Prompt => Output each line of the material below word for word, without changing anything.

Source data
'''

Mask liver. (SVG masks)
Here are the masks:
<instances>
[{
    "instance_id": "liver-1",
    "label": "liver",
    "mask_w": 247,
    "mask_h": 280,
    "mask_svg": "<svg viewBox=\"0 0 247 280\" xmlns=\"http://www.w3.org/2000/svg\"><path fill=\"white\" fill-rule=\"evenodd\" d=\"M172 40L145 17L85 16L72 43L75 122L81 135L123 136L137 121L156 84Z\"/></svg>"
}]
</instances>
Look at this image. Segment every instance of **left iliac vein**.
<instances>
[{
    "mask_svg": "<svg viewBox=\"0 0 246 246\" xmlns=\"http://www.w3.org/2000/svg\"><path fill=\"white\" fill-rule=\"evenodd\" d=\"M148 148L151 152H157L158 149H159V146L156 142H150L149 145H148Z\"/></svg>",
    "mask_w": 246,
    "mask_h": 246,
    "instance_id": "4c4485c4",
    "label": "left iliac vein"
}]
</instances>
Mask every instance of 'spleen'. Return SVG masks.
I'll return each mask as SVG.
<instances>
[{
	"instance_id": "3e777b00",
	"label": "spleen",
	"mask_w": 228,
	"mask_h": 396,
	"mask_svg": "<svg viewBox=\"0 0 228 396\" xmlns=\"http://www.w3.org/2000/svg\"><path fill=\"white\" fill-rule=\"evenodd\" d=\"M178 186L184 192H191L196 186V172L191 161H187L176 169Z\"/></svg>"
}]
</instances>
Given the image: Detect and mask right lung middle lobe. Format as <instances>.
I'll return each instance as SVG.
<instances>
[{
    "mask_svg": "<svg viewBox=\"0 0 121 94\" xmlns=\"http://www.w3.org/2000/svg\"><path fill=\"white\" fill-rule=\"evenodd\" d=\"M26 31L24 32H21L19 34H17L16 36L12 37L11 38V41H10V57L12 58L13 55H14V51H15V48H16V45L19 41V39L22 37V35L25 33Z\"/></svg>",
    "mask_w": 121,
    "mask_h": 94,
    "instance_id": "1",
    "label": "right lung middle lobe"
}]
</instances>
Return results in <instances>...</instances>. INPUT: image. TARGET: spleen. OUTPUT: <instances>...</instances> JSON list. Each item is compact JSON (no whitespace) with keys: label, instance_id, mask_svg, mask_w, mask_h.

'''

Final result =>
Mask liver. (SVG masks)
Here are the masks:
<instances>
[{
    "instance_id": "liver-1",
    "label": "liver",
    "mask_w": 247,
    "mask_h": 280,
    "mask_svg": "<svg viewBox=\"0 0 247 280\" xmlns=\"http://www.w3.org/2000/svg\"><path fill=\"white\" fill-rule=\"evenodd\" d=\"M172 40L145 17L85 16L72 43L75 122L81 135L123 136L137 121L156 84Z\"/></svg>"
}]
</instances>
Look at this image. Segment every instance of **left iliac vein**.
<instances>
[{
    "mask_svg": "<svg viewBox=\"0 0 246 246\" xmlns=\"http://www.w3.org/2000/svg\"><path fill=\"white\" fill-rule=\"evenodd\" d=\"M148 148L151 152H157L158 149H159V146L156 142H150L149 145H148Z\"/></svg>",
    "mask_w": 246,
    "mask_h": 246,
    "instance_id": "4c4485c4",
    "label": "left iliac vein"
}]
</instances>
Mask every instance of 'spleen'. Return SVG masks.
I'll return each mask as SVG.
<instances>
[{
	"instance_id": "3e777b00",
	"label": "spleen",
	"mask_w": 228,
	"mask_h": 396,
	"mask_svg": "<svg viewBox=\"0 0 228 396\" xmlns=\"http://www.w3.org/2000/svg\"><path fill=\"white\" fill-rule=\"evenodd\" d=\"M178 186L184 192H191L196 186V172L191 161H187L176 169Z\"/></svg>"
}]
</instances>
Given the image: Detect and mask right lung middle lobe. Format as <instances>.
I'll return each instance as SVG.
<instances>
[{
    "mask_svg": "<svg viewBox=\"0 0 121 94\" xmlns=\"http://www.w3.org/2000/svg\"><path fill=\"white\" fill-rule=\"evenodd\" d=\"M26 31L24 32H21L19 34H17L16 36L12 37L11 38V41H10V57L12 58L13 55H14V51H15V48H16V45L19 41V39L22 37V35L25 33Z\"/></svg>",
    "mask_w": 121,
    "mask_h": 94,
    "instance_id": "1",
    "label": "right lung middle lobe"
}]
</instances>
Return results in <instances>...</instances>. INPUT: image. TARGET: spleen. OUTPUT: <instances>...</instances> JSON list. Each item is compact JSON (no whitespace) with keys: label, instance_id, mask_svg, mask_w, mask_h.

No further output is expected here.